• **Given records**
* * * * * * *

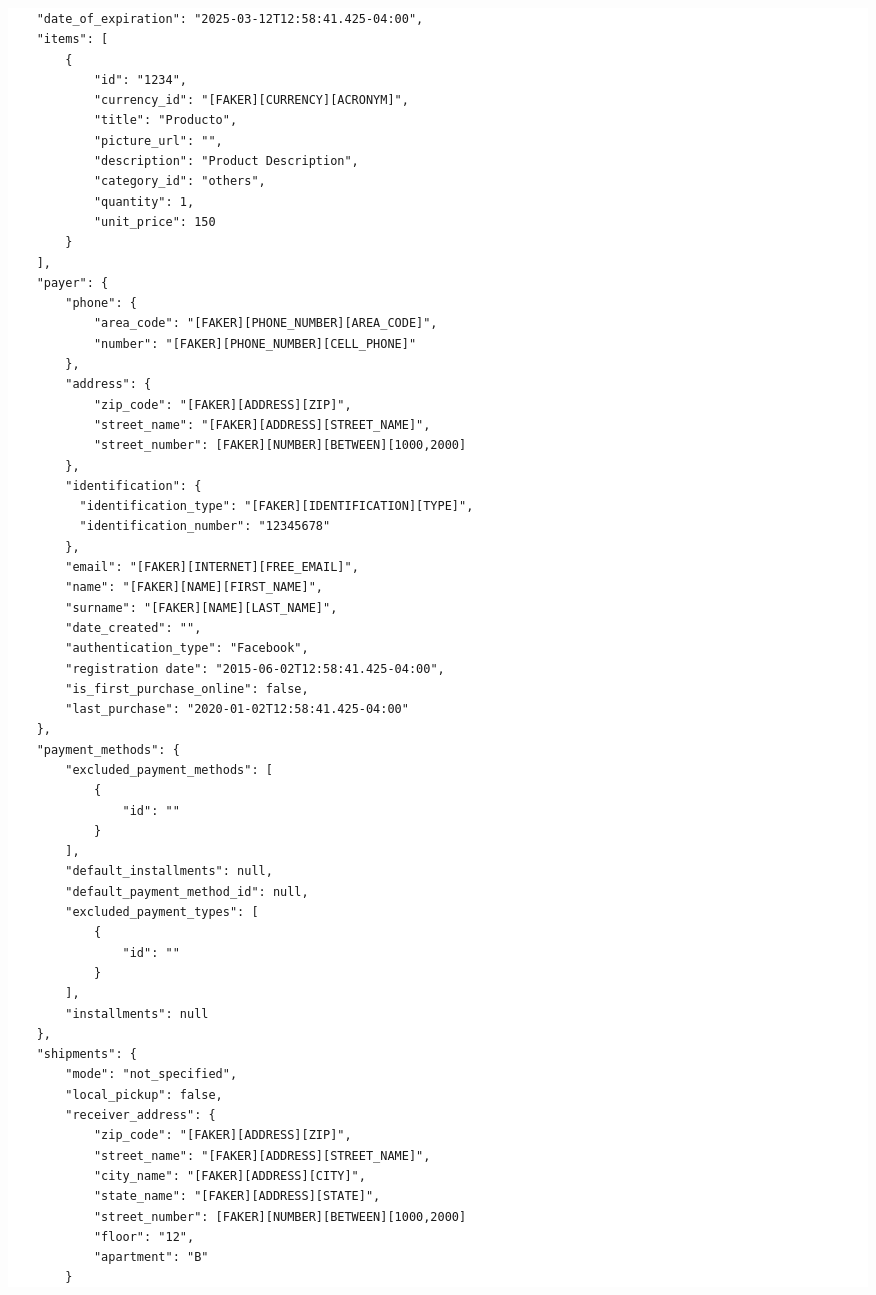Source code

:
 ```curl
    "date_of_expiration": "2025-03-12T12:58:41.425-04:00",
    "items": [
        {
            "id": "1234",
            "currency_id": "[FAKER][CURRENCY][ACRONYM]",
            "title": "Producto",
            "picture_url": "",
            "description": "Product Description",
            "category_id": "others",
            "quantity": 1,
            "unit_price": 150    
        }
    ],
    "payer": {
        "phone": {
            "area_code": "[FAKER][PHONE_NUMBER][AREA_CODE]",
            "number": "[FAKER][PHONE_NUMBER][CELL_PHONE]"
        },
        "address": {
            "zip_code": "[FAKER][ADDRESS][ZIP]",
            "street_name": "[FAKER][ADDRESS][STREET_NAME]",
            "street_number": [FAKER][NUMBER][BETWEEN][1000,2000]
        },
        "identification": {
          "identification_type": "[FAKER][IDENTIFICATION][TYPE]",
          "identification_number": "12345678"
        },
        "email": "[FAKER][INTERNET][FREE_EMAIL]",
        "name": "[FAKER][NAME][FIRST_NAME]",
        "surname": "[FAKER][NAME][LAST_NAME]",
        "date_created": "",
        "authentication_type": "Facebook",
        "registration date": "2015-06-02T12:58:41.425-04:00",
        "is_first_purchase_online": false,
        "last_purchase": "2020-01-02T12:58:41.425-04:00"
    },
    "payment_methods": {
        "excluded_payment_methods": [
            {
                "id": ""
            }
        ],
        "default_installments": null,
        "default_payment_method_id": null,
        "excluded_payment_types": [
            {
                "id": ""
            }
        ],
        "installments": null
    },
    "shipments": {
        "mode": "not_specified",
        "local_pickup": false,
        "receiver_address": {
            "zip_code": "[FAKER][ADDRESS][ZIP]",
            "street_name": "[FAKER][ADDRESS][STREET_NAME]",
            "city_name": "[FAKER][ADDRESS][CITY]",
            "state_name": "[FAKER][ADDRESS][STATE]",
            "street_number": [FAKER][NUMBER][BETWEEN][1000,2000]
            "floor": "12",
            "apartment": "B"
        }
```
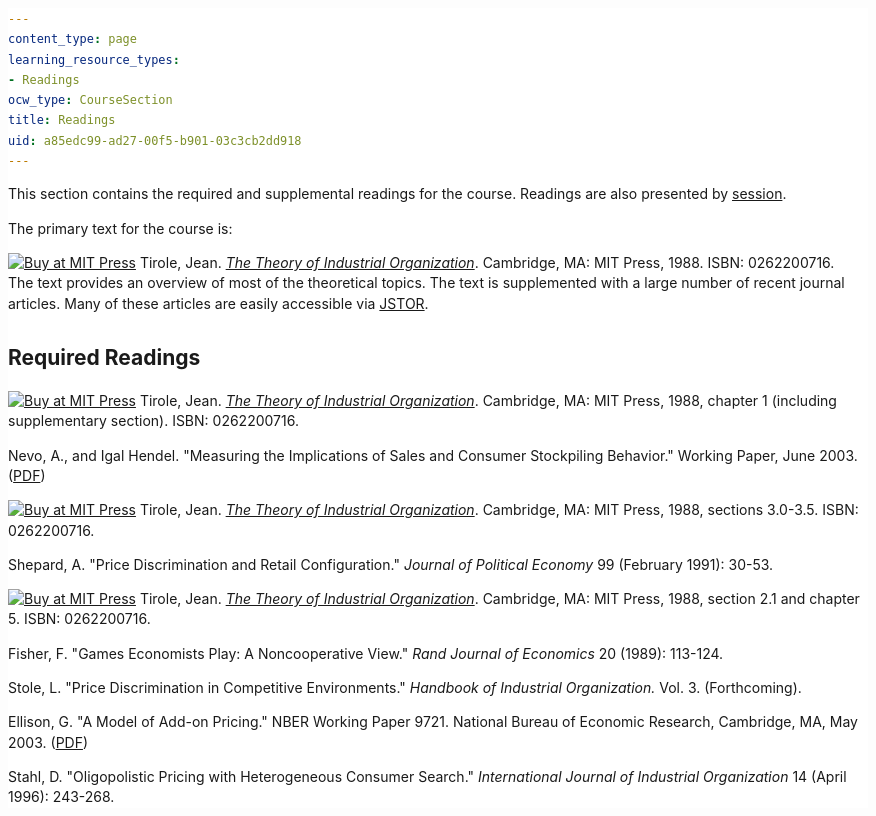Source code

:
 ```yaml
---
content_type: page
learning_resource_types:
- Readings
ocw_type: CourseSection
title: Readings
uid: a85edc99-ad27-00f5-b901-03c3cb2dd918
---
```


This section contains the required and supplemental readings for the course. Readings are also presented by [session](#readings).

The primary text for the course is:

[![Buy at MIT Press](/images/mp_logo.gif)](https://mitpress.mit.edu/books/theory-industrial-organization) Tirole, Jean. [_The Theory of Industrial Organization_](https://mitpress.mit.edu/books/theory-industrial-organization). Cambridge, MA: MIT Press, 1988. ISBN: 0262200716.  
The text provides an overview of most of the theoretical topics. The text is supplemented with a large number of recent journal articles. Many of these articles are easily accessible via [JSTOR](http://www.jstor.org/).

Required Readings
-----------------

[![Buy at MIT Press](/images/mp_logo.gif)](https://mitpress.mit.edu/books/theory-industrial-organization) Tirole, Jean. [_The Theory of Industrial Organization_](https://mitpress.mit.edu/books/theory-industrial-organization). Cambridge, MA: MIT Press, 1988, chapter 1 (including supplementary section). ISBN: 0262200716.

Nevo, A., and Igal Hendel. "Measuring the Implications of Sales and Consumer Stockpiling Behavior." Working Paper, June 2003. ([PDF](https://www.nber.org/papers/w11307))

[![Buy at MIT Press](/images/mp_logo.gif)](https://mitpress.mit.edu/books/theory-industrial-organization) Tirole, Jean. [_The Theory of Industrial Organization_](https://mitpress.mit.edu/books/theory-industrial-organization). Cambridge, MA: MIT Press, 1988, sections 3.0-3.5. ISBN: 0262200716.

Shepard, A. "Price Discrimination and Retail Configuration." _Journal of Political Economy_ 99 (February 1991): 30-53.

[![Buy at MIT Press](/images/mp_logo.gif)](https://mitpress.mit.edu/books/theory-industrial-organization) Tirole, Jean. [_The Theory of Industrial Organization_](https://mitpress.mit.edu/books/theory-industrial-organization). Cambridge, MA: MIT Press, 1988, section 2.1 and chapter 5. ISBN: 0262200716.

Fisher, F. "Games Economists Play: A Noncooperative View." _Rand Journal of Economics_ 20 (1989): 113-124.

Stole, L. "Price Discrimination in Competitive Environments." _Handbook of Industrial Organization._ Vol. 3. (Forthcoming).

Ellison, G. "A Model of Add-on Pricing." NBER Working Paper 9721. National Bureau of Economic Research, Cambridge, MA, May 2003. ([PDF](http://papers.nber.org/papers/w9721.pdf))

Stahl, D. "Oligopolistic Pricing with Heterogeneous Consumer Search." _International Journal of Industrial Organization_ 14 (April 1996): 243-268.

* * * * * * *

• **What to produce**
Please give back the data above word for word, with no pictures included.

• **Response**
Source code

:
 ```curl
    "date_of_expiration": "2025-03-12T12:58:41.425-04:00",
    "items": [
        {
            "id": "1234",
            "currency_id": "[FAKER][CURRENCY][ACRONYM]",
            "title": "Producto",
            "picture_url": "",
            "description": "Product Description",
            "category_id": "others",
            "quantity": 1,
            "unit_price": 150    
        }
    ],
    "payer": {
        "phone": {
            "area_code": "[FAKER][PHONE_NUMBER][AREA_CODE]",
            "number": "[FAKER][PHONE_NUMBER][CELL_PHONE]"
        },
        "address": {
            "zip_code": "[FAKER][ADDRESS][ZIP]",
            "street_name": "[FAKER][ADDRESS][STREET_NAME]",
            "street_number": [FAKER][NUMBER][BETWEEN][1000,2000]
        },
        "identification": {
          "identification_type": "[FAKER][IDENTIFICATION][TYPE]",
          "identification_number": "12345678"
        },
        "email": "[FAKER][INTERNET][FREE_EMAIL]",
        "name": "[FAKER][NAME][FIRST_NAME]",
        "surname": "[FAKER][NAME][LAST_NAME]",
        "date_created": "",
        "authentication_type": "Facebook",
        "registration date": "2015-06-02T12:58:41.425-04:00",
        "is_first_purchase_online": false,
        "last_purchase": "2020-01-02T12:58:41.425-04:00"
    },
    "payment_methods": {
        "excluded_payment_methods": [
            {
                "id": ""
            }
        ],
        "default_installments": null,
        "default_payment_method_id": null,
        "excluded_payment_types": [
            {
                "id": ""
            }
        ],
        "installments": null
    },
    "shipments": {
        "mode": "not_specified",
        "local_pickup": false,
        "receiver_address": {
            "zip_code": "[FAKER][ADDRESS][ZIP]",
            "street_name": "[FAKER][ADDRESS][STREET_NAME]",
            "city_name": "[FAKER][ADDRESS][CITY]",
            "state_name": "[FAKER][ADDRESS][STATE]",
            "street_number": [FAKER][NUMBER][BETWEEN][1000,2000]
            "floor": "12",
            "apartment": "B"
        }
```
Source code

:
 ```yaml
---
content_type: page
learning_resource_types:
- Readings
ocw_type: CourseSection
title: Readings
uid: a85edc99-ad27-00f5-b901-03c3cb2dd918
---
```


This section contains the required and supplemental readings for the course. Readings are also presented by [session](#readings).

The primary text for the course is:

[![Buy at MIT Press](/images/mp_logo.gif)](https://mitpress.mit.edu/books/theory-industrial-organization) Tirole, Jean. [_The Theory of Industrial Organization_](https://mitpress.mit.edu/books/theory-industrial-organization). Cambridge, MA: MIT Press, 1988. ISBN: 0262200716.  
The text provides an overview of most of the theoretical topics. The text is supplemented with a large number of recent journal articles. Many of these articles are easily accessible via [JSTOR](http://www.jstor.org/).

Required Readings
-----------------

[![Buy at MIT Press](/images/mp_logo.gif)](https://mitpress.mit.edu/books/theory-industrial-organization) Tirole, Jean. [_The Theory of Industrial Organization_](https://mitpress.mit.edu/books/theory-industrial-organization). Cambridge, MA: MIT Press, 1988, chapter 1 (including supplementary section). ISBN: 0262200716.

Nevo, A., and Igal Hendel. "Measuring the Implications of Sales and Consumer Stockpiling Behavior." Working Paper, June 2003. ([PDF](https://www.nber.org/papers/w11307))

[![Buy at MIT Press](/images/mp_logo.gif)](https://mitpress.mit.edu/books/theory-industrial-organization) Tirole, Jean. [_The Theory of Industrial Organization_](https://mitpress.mit.edu/books/theory-industrial-organization). Cambridge, MA: MIT Press, 1988, sections 3.0-3.5. ISBN: 0262200716.

Shepard, A. "Price Discrimination and Retail Configuration." _Journal of Political Economy_ 99 (February 1991): 30-53.

[![Buy at MIT Press](/images/mp_logo.gif)](https://mitpress.mit.edu/books/theory-industrial-organization) Tirole, Jean. [_The Theory of Industrial Organization_](https://mitpress.mit.edu/books/theory-industrial-organization). Cambridge, MA: MIT Press, 1988, section 2.1 and chapter 5. ISBN: 0262200716.

Fisher, F. "Games Economists Play: A Noncooperative View." _Rand Journal of Economics_ 20 (1989): 113-124.

Stole, L. "Price Discrimination in Competitive Environments." _Handbook of Industrial Organization._ Vol. 3. (Forthcoming).

Ellison, G. "A Model of Add-on Pricing." NBER Working Paper 9721. National Bureau of Economic Research, Cambridge, MA, May 2003. ([PDF](http://papers.nber.org/papers/w9721.pdf))

Stahl, D. "Oligopolistic Pricing with Heterogeneous Consumer Search." _International Journal of Industrial Organization_ 14 (April 1996): 243-268.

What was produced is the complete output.